Le cancer colorectal est causé à 75 % par la diète. Le cancer de la peau est causé de 65-90 % par l’exposition aux ultraviolets. Même chose pour le cancer de l’œsophage causé à 75 % par l’alcool et le tabac. Le virus du papillome humain cause 90 % des cancers du col de l’utérus, de l’anus et 70 % des cancers œspharyngés. L’hépatite B et C cause 80 % des cancers du foie, alors qu’Helicobacter pylori cause 65 à 80 % des cancers de l’estomac.

Finalement, les auteurs notent que seules 2 mutations associées au cancer, sur les 30 connues, montrent une corrélation avec l’âge. Ce qui indique qu’elles sont probablement causées par des erreurs de transcription lors de la division cellulaire et sont donc intrinsèques.

Dans l’état actuel de la connaissance, il est donc très clair que la majorité des cancers sont causés par des facteurs extrinsèques. Cependant, extrinsèques n’est pas nécessairement synonyme d’évitable, ou d’environnementales au sens usuel, comme certains l’on fait abusivement.

En effet, les principales causes évitables du cancer sont connues depuis longtemps : tabac, alcool, diète, surpoids et exposition au Soleil. Quant à eux, les risques associés aux virus du papillome humain et à l’hépatite peuvent être éliminé par des vaccins, alors que ceux liés à Helicobacter pylori tendent à disparaître comme effet secondaire des traitements antibiotiques.
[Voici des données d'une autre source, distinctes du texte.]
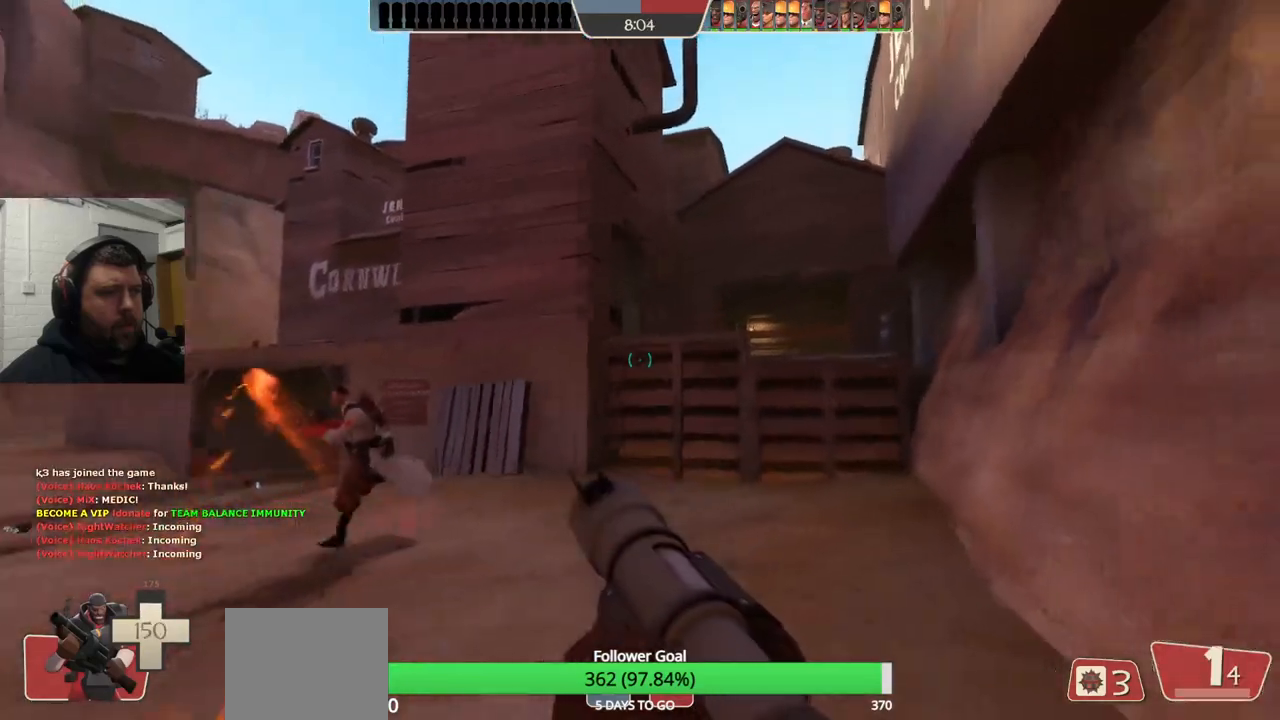
{"buttons": [], "left_stick": "right", "right_stick": "center", "events": [[83, "left_stick", "up-left"], [217, "left_stick", "up"], [350, "left_stick", "up-right"], [500, "left_stick", "right"]]}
Ainsi, selon l’Organisation mondiale de la santé, environ 30 % des cancers sont évitables.

Cela nous laisse tout même en 40-60% des cancers provenant des causes extrinsèques qui sont difficilement évitables. En effet, la réduction de certains risques peut augmenter d’autres risques. Ainsi, les Japonais souffrent de cancer de l’estomac, mais moins de cancer colorectal que les Américains en raison de leur diète. Le risque est moindre, mais pas nul. En effet, la comparaison entre les différents pays est une indication de l’impact, mais aussi des limites du mode de vie sur les taux de cancer. De même, le taux de cancer global reste tout de même assez constant avec le temps. Et, quand même il existerait un mode de vie optimal, est-ce qu’il serait psychologique acceptable de le suivre?

Ce qui m’amène à conclure avec cette réflexion prémonitoire au sujet du culte de la santé de Socrate tiré du IIIe livre de la République de Platon au sujet de Hérodicus de Lentini, contemporain d’Hippocrate et créateur de la gymnastique médicinale et père de la diététique.

Hérodicus était maître de gymnase : devenu valétudinaire, il a fait de la médecine et de la gymnastique un mélange, qui servit à le tourmenter surtout lui-même, et bien d’autres après lui. … En lui ménageant une mort lente; car, comme sa maladie était mortelle, il la suivait pas à pas sans pouvoir la guérir, et négligeant tout le reste pour la soigner, dévoré d’inquiétudes pour peu qu’il s’écartât de son régime, de sorte qu’à force d’art il parvint jusqu’à la vieillesse dans une vraie agonie.

Sur ce, joyeuses fêtes et carpe diem.